This project has been executed on a Windows 10 machine with Python 3.11.5. A few libraries have been used within Python modules. Among these, there are:
- pm4py 2.7.11.11
- scipy 1.14.0
- scikit-learn 1.3.0
- tslearn: 0.6.3
Please note that the list above is not comprehensive and there could be other requirements for running the project, including the RoAD dataset (https://gitlab.com/AlessioMascolini/roaddataset/).
The methodology runs by executing the DOS experimentation_road_data.bat script. This script includes experimental parameters to set:
- The process discovery variant (pd_variant)
- The number of clusters (n_clusters)
- The anomaly type (anomaly_type)
- The number of simulation traces (n_simulation_traces)
- The number of K-shape clusters to isolate anomalous time series windows (n_ts_clusters)
- The clustering technique for event log extraction (clustering_technique)
- The simulation technique (simulation_technique)
- The number of experiment repetitions (n_reps)
For each experiment repetition, each pair of factor values is chosen, namely the number of clusters and the process discovery technique.
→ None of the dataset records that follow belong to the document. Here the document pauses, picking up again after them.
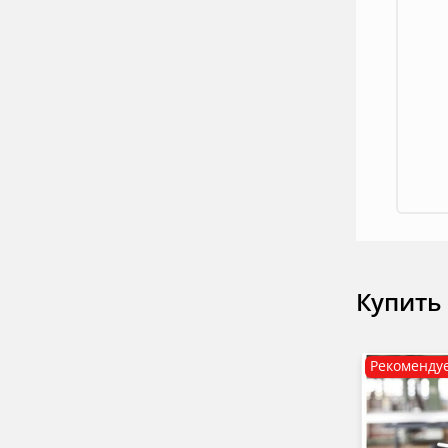
Купить
Рекоменду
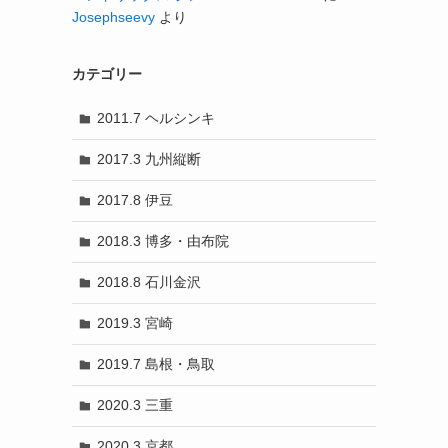
Josephseevy
より
カテゴリー
2011.7 ヘルシンキ
2017.3 九州縦断
2017.8 伊豆
2018.3 博多・由布院
2018.8 石川金沢
2019.3 宮崎
2019.7 島根・鳥取
2020.3 三重
2020.3 京都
Given a pair of factor values, the methodology:
- Extracts the time series windows from RoAD data (see the windows_extraction.bat script under the ROAD_Data folder for further insight);
- Isolates anomalous time series windows (correlate_timeseries.py);
- Extracts anomalous event logs associated with the anomalous time series windows (event_log_extraction.py);
- Builds the anomalous Petri net (process_discovery.py);
- Simulates the anomalous Petri net (simulation.py).
When the experiment repetition is completed, the evaluation.py script executes to:
- Save the event logs for each number of clusters value;
- Save the anomalous Petri net for each number of clusters and process discovery technique pair;
- Calculate the quality metrics related to the modeling and simulation quality, i.e., the fitness, precision and conformance checking time metrics;
- Find the best simulated time series and compute the root mean squared error across all the simulated time series.
All the results can be found under the Results folder.